CANTON, MASS — About 800 Dunkin' US locations, including a previously announced 450 limited-menu Speedway locations, may close permanently in 2020 as part of a real estate portfolio rationalization, Dunkin Brands Group, Inc. said July 30 while giving second-quarter financial results. The 800 locations would represent about 8% of the total Dunkin' US restaurant footprint and about 2% of 2019 Dunkin' US systemwide sales.

“For Dunkin' US, this means locations that have low average weekly sales, those that cannot support our beverage innovation or a next-generation remodel, or, frankly, there are locations where the traffic patterns have changed, and they can't be relocated or add a drive-thru,” said David L. Hoffman, chief executive officer of Dunkin’ Brands Group, in a July 30 earnings call.

The company still expects the average franchisee operating cash flow in Dunkin’ US to be about 80% of where Dunkin’ expected it to be at the beginning of the year, said Katherine D. Jaspon, chief financial officer of Dunkin’ Brands Group.

International franchisees and licensees are assessing real estate portfolios, too, she added.

“We anticipate that we could see an additional 350 restaurants close internationally by the end of 2020,” she said. “Similar to the closures in the US, these are low volume sales locations, which are unprofitable for our franchisees and licensees.”

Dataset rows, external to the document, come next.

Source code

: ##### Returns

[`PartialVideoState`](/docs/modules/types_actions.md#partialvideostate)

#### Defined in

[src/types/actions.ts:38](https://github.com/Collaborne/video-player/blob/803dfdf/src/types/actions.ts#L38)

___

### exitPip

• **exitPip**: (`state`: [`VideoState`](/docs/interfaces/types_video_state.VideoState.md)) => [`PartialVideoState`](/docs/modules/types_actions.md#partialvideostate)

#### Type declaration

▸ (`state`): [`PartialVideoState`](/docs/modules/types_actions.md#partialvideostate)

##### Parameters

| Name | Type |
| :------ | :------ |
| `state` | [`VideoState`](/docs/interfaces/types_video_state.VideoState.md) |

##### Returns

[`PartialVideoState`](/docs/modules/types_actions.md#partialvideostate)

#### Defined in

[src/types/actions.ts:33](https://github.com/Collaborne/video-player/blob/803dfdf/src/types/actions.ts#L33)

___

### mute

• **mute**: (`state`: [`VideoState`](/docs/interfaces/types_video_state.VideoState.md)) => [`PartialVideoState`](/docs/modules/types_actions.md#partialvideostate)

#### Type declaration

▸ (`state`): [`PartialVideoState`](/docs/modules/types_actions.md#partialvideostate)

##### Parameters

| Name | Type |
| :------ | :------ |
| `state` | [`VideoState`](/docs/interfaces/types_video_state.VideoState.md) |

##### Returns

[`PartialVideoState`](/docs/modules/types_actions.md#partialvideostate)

Canton-based Dunkin’ Brands Group in the second quarter ended June 27 posted net income of $36.5 million, or 44c per share on the common stock, which was down 40% from $59.6 million, or 72c per share, in the previous year’s second quarter. Revenues fell 20% to $287.4 million from $359.3 million. The share price for Dunkin’ Brands on the Nasdaq closed at $68.65 per share on July 30, which was down 4.2% from a close of $71.68 per share on July 29.

Dunkin’ Brands at the end of the second quarter had $291 million of unrestricted cash held in the United States, which excludes cash reserved for gift cards and advertising funds, and $117 million of available borrowings under its $150 million variable funding notes. Dunkin’ Brands in the first quarter borrowed about $116 million under its variable funding notes and then repaid all the borrowings in the second quarter.

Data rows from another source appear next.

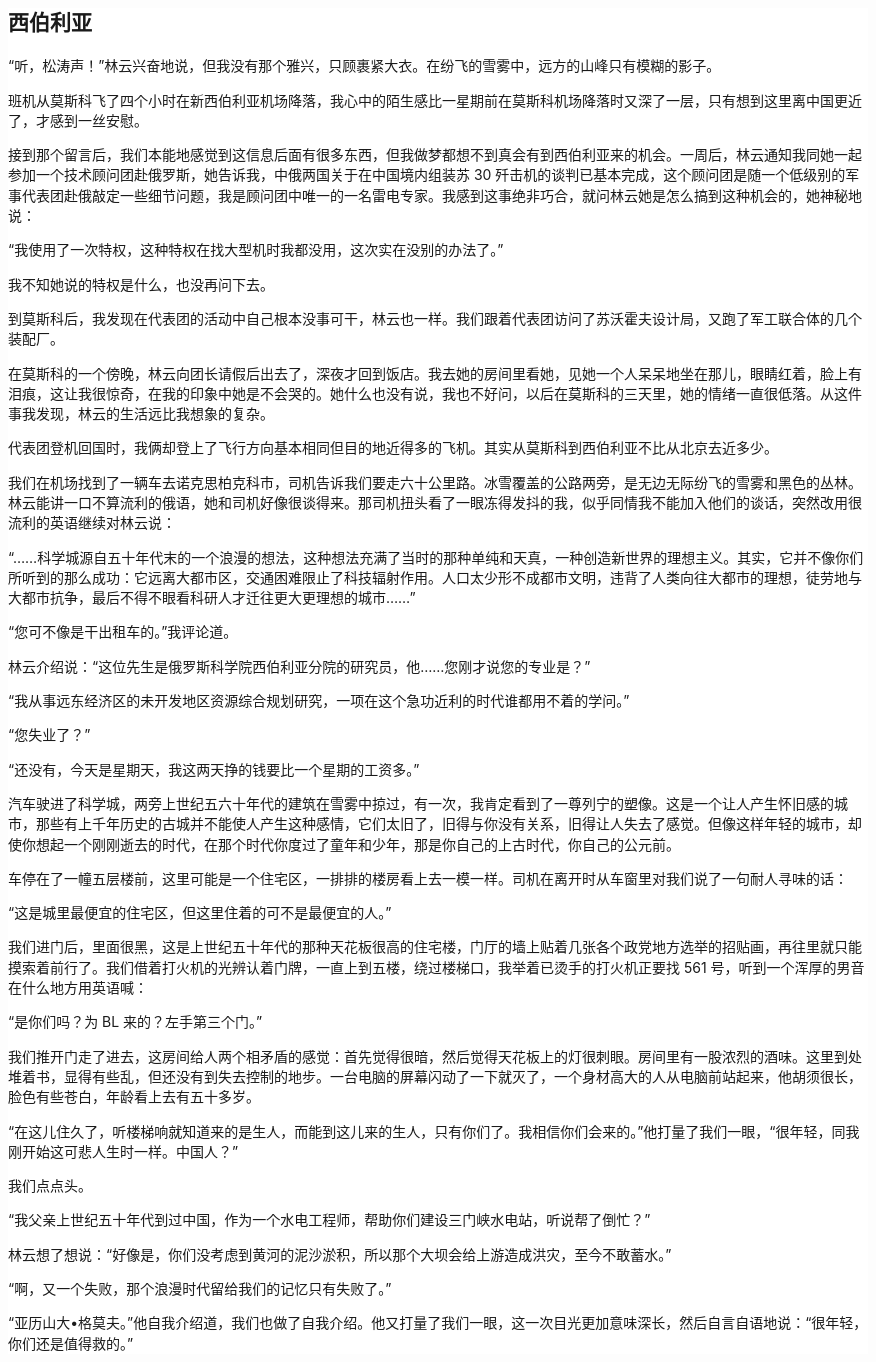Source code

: ## 西伯利亚

  “听，松涛声！”林云兴奋地说，但我没有那个雅兴，只顾裹紧大衣。在纷飞的雪雾中，远方的山峰只有模糊的影子。

  班机从莫斯科飞了四个小时在新西伯利亚机场降落，我心中的陌生感比一星期前在莫斯科机场降落时又深了一层，只有想到这里离中国更近了，才感到一丝安慰。

  接到那个留言后，我们本能地感觉到这信息后面有很多东西，但我做梦都想不到真会有到西伯利亚来的机会。一周后，林云通知我同她一起参加一个技术顾问团赴俄罗斯，她告诉我，中俄两国关于在中国境内组装苏 30 歼击机的谈判已基本完成，这个顾问团是随一个低级别的军事代表团赴俄敲定一些细节问题，我是顾问团中唯一的一名雷电专家。我感到这事绝非巧合，就问林云她是怎么搞到这种机会的，她神秘地说：

  “我使用了一次特权，这种特权在找大型机时我都没用，这次实在没别的办法了。”

  我不知她说的特权是什么，也没再问下去。

  到莫斯科后，我发现在代表团的活动中自己根本没事可干，林云也一样。我们跟着代表团访问了苏沃霍夫设计局，又跑了军工联合体的几个装配厂。

  在莫斯科的一个傍晚，林云向团长请假后出去了，深夜才回到饭店。我去她的房间里看她，见她一个人呆呆地坐在那儿，眼睛红着，脸上有泪痕，这让我很惊奇，在我的印象中她是不会哭的。她什么也没有说，我也不好问，以后在莫斯科的三天里，她的情绪一直很低落。从这件事我发现，林云的生活远比我想象的复杂。

  代表团登机回国时，我俩却登上了飞行方向基本相同但目的地近得多的飞机。其实从莫斯科到西伯利亚不比从北京去近多少。

  我们在机场找到了一辆车去诺克思柏克科市，司机告诉我们要走六十公里路。冰雪覆盖的公路两旁，是无边无际纷飞的雪雾和黑色的丛林。林云能讲一口不算流利的俄语，她和司机好像很谈得来。那司机扭头看了一眼冻得发抖的我，似乎同情我不能加入他们的谈话，突然改用很流利的英语继续对林云说：

  “……科学城源自五十年代末的一个浪漫的想法，这种想法充满了当时的那种单纯和天真，一种创造新世界的理想主义。其实，它并不像你们所听到的那么成功：它远离大都市区，交通困难限止了科技辐射作用。人口太少形不成都市文明，违背了人类向往大都市的理想，徒劳地与大都市抗争，最后不得不眼看科研人才迁往更大更理想的城市……”

  “您可不像是干出租车的。”我评论道。

  林云介绍说：“这位先生是俄罗斯科学院西伯利亚分院的研究员，他……您刚才说您的专业是？”

  “我从事远东经济区的未开发地区资源综合规划研究，一项在这个急功近利的时代谁都用不着的学问。”

  “您失业了？”

  “还没有，今天是星期天，我这两天挣的钱要比一个星期的工资多。”

  汽车驶进了科学城，两旁上世纪五六十年代的建筑在雪雾中掠过，有一次，我肯定看到了一尊列宁的塑像。这是一个让人产生怀旧感的城市，那些有上千年历史的古城并不能使人产生这种感情，它们太旧了，旧得与你没有关系，旧得让人失去了感觉。但像这样年轻的城市，却使你想起一个刚刚逝去的时代，在那个时代你度过了童年和少年，那是你自己的上古时代，你自己的公元前。

  车停在了一幢五层楼前，这里可能是一个住宅区，一排排的楼房看上去一模一样。司机在离开时从车窗里对我们说了一句耐人寻味的话：

  “这是城里最便宜的住宅区，但这里住着的可不是最便宜的人。”

  我们进门后，里面很黑，这是上世纪五十年代的那种天花板很高的住宅楼，门厅的墙上贴着几张各个政党地方选举的招贴画，再往里就只能摸索着前行了。我们借着打火机的光辨认着门牌，一直上到五楼，绕过楼梯口，我举着已烫手的打火机正要找 561 号，听到一个浑厚的男音在什么地方用英语喊：

  “是你们吗？为 BL 来的？左手第三个门。”

  我们推开门走了进去，这房间给人两个相矛盾的感觉：首先觉得很暗，然后觉得天花板上的灯很刺眼。房间里有一股浓烈的酒味。这里到处堆着书，显得有些乱，但还没有到失去控制的地步。一台电脑的屏幕闪动了一下就灭了，一个身材高大的人从电脑前站起来，他胡须很长，脸色有些苍白，年龄看上去有五十多岁。

  “在这儿住久了，听楼梯响就知道来的是生人，而能到这儿来的生人，只有你们了。我相信你们会来的。”他打量了我们一眼，“很年轻，同我刚开始这可悲人生时一样。中国人？”

  我们点点头。

  “我父亲上世纪五十年代到过中国，作为一个水电工程师，帮助你们建设三门峡水电站，听说帮了倒忙？”

  林云想了想说：“好像是，你们没考虑到黄河的泥沙淤积，所以那个大坝会给上游造成洪灾，至今不敢蓄水。”

  “啊，又一个失败，那个浪漫时代留给我们的记忆只有失败了。”

  “亚历山大•格莫夫。”他自我介绍道，我们也做了自我介绍。他又打量了我们一眼，这一次目光更加意味深长，然后自言自语地说：“很年轻，你们还是值得救的。”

Same-store sales declined for Dunkin’ and Baskin-Robbins both domestically and internationally as an increase in average ticket price partially offset declines in traffic driven by COVID-19.

Same-store sales fell 19% for Dunkin’ US in the second quarter. They sequentially improved with a 32% drop in April, a 17% drop in May and a 9% drop in June. Segment profit in the quarter fell 24% to $96.2 million while total revenues dropped 20% to $134.1 million. In giving an update for the third quarter, Dunkin’ Brands said same-store sales declines through July 25 were low-single digits for Dunkin’ US stores that were open, which included about 96% of total Dunkin’ US stores.

Dunkin’ International reported same-store sales declined 35% while segment profit was $1.8 million, down 66%, and total revenues were $2.8 million, down 63%.

Baskin-Robbins US in the quarter reported same-store sales declined 6% while segment profit was $9.3 million, down 8%, and total revenues were $12.4 million, down 13%. Delivery sales at Baskin-Robbins US were up more than 250% when compared to the previous year’s second quarter, Mr. Hoffman said. Baskin-Robbins International same-store sales declined 5% while segment profit was $9.9 million, down 18%, and net revenues were $26.6 million, down 18%.

Companywide for the six months ended June 27, Dunkin’ Brands posted net income of $88.6 million, or $1.07 per share on the common stock, which was down 21% from $111.9 million, or $1.35 per share, in the same time of the previous year. Six-month revenues of $610.5 million were down 10% from $678.4 million.